Re: [PATCH] gfs2: Revert "Fix loop in gfs2_rbm_find"

From: Linus Torvalds
Date: Thu Jan 31 2019 - 13:41:20 EST


On Wed, Jan 30, 2019 at 12:30 PM Andreas Gruenbacher
<agruenba@xxxxxxxxxx> wrote:
>
> This reverts commit 2d29f6b96d8f80322ed2dd895bca590491c38d34.
>
> It turns out that the fix can lead to a ~20 percent performance regression
> in initial writes to the page cache according to iozone. Let's revert this
> for now to have more time for a proper fix.

Ugh. I think part of the problem is that the

n += (rbm->bii - initial_bii);

doesn't make any sense when we just set rbm->bii to 0 a couple of
lines earlier. So it's basically a really odd way to write

n -= initial_bii;

which in turn really doesn't make any sense _either_.

So I'l all for reverting the commit because it caused a performance
regression, but the end result really is all kinds of odd.

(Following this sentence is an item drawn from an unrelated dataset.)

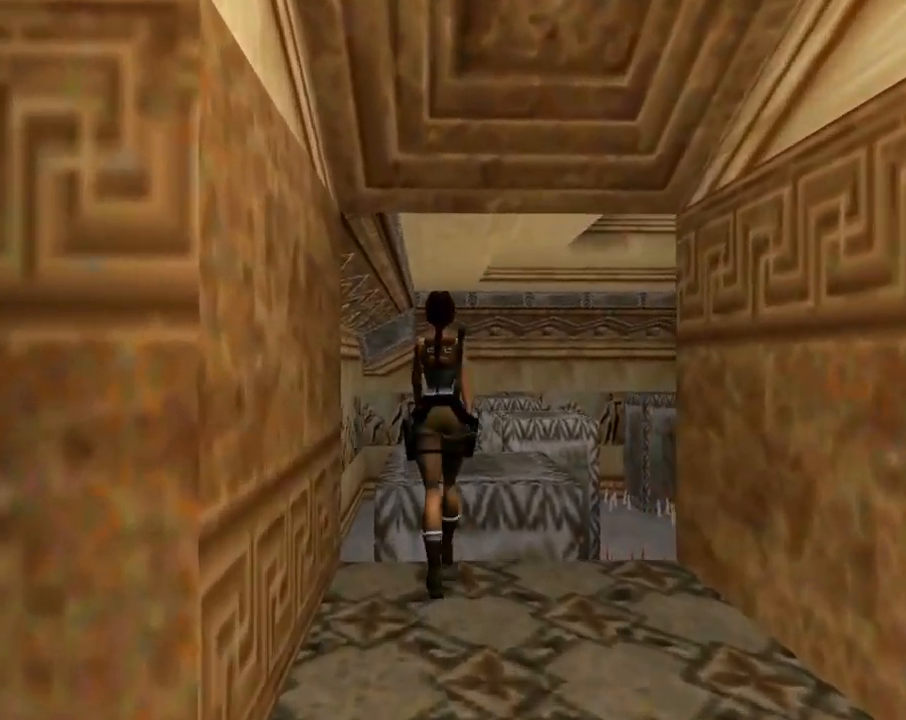
{"buttons": [], "left_stick": "center", "events": [[233, "DPAD_UP", "up"], [400, "R1", "up"], [400, "R2", "up"]]}
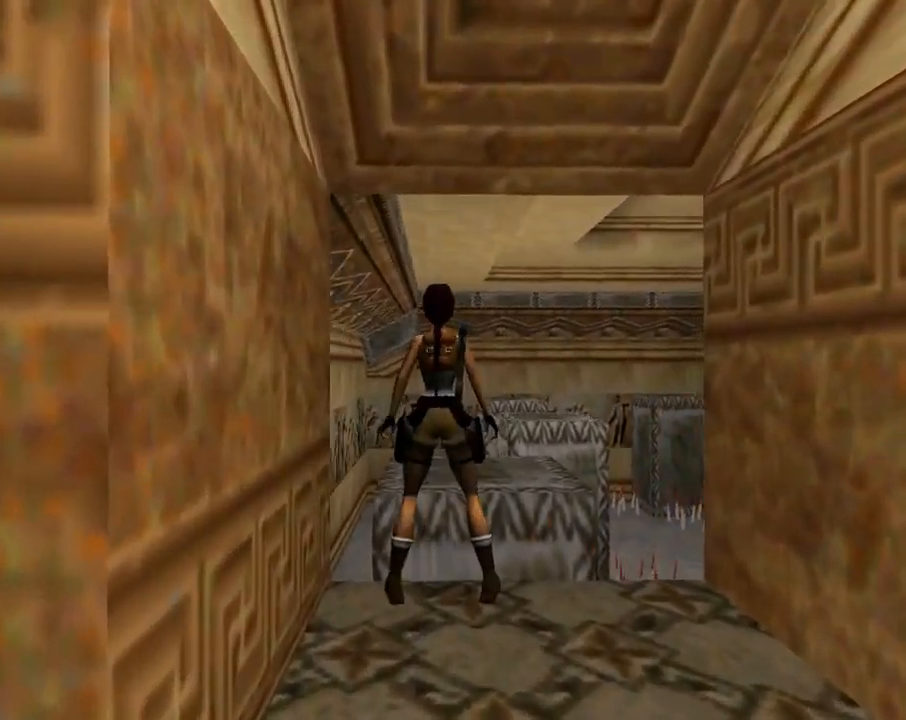
{"buttons": ["DPAD_UP", "DPAD_LEFT"], "left_stick": "center", "events": [[33, "SQUARE", "down"], [133, "DPAD_UP", "down"], [433, "DPAD_LEFT", "down"], [500, "SQUARE", "up"]]}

Is the bug as simple as "we incremented the iterator counter twice"?
Because in the -E2BIG case, we first increment it by the difference in
bii, but then we *also* increment it in res_covered_end_of_rgrp()
(which we do *not* do for the "ret > 0" case, which goes to
next_iter).

So if somebody can run the performance test again, how does it look if
*instead* of the revert, we do what looks at least _slightly_ more
sensible, and move the "increment iteration count" up to the
next-bitmap case instead?

At that point, it will actually match the bii updates (because
next_bitmap also updates rbm->bii). Hmm?

Something like the whitespace-damaged thinig below. Completely
untested. But *if* this works, it would make more sense than the
revert..

Hmm?

Linus

--- snip snip ---
diff --git a/fs/gfs2/rgrp.c b/fs/gfs2/rgrp.c
index 831d7cb5a49c..5b1006d5344f 100644
--- a/fs/gfs2/rgrp.c
+++ b/fs/gfs2/rgrp.c
@@ -1796,10 +1796,10 @@ static int gfs2_rbm_find(struct gfs2_rbm
*rbm, u8 state, u32 *minext,
rbm->bii++;
if (rbm->bii == rbm->rgd->rd_length)
rbm->bii = 0;
+ n++;
res_covered_end_of_rgrp:
if ((rbm->bii == 0) && nowrap)
break;
- n++;
next_iter:
if (n >= iters)
break;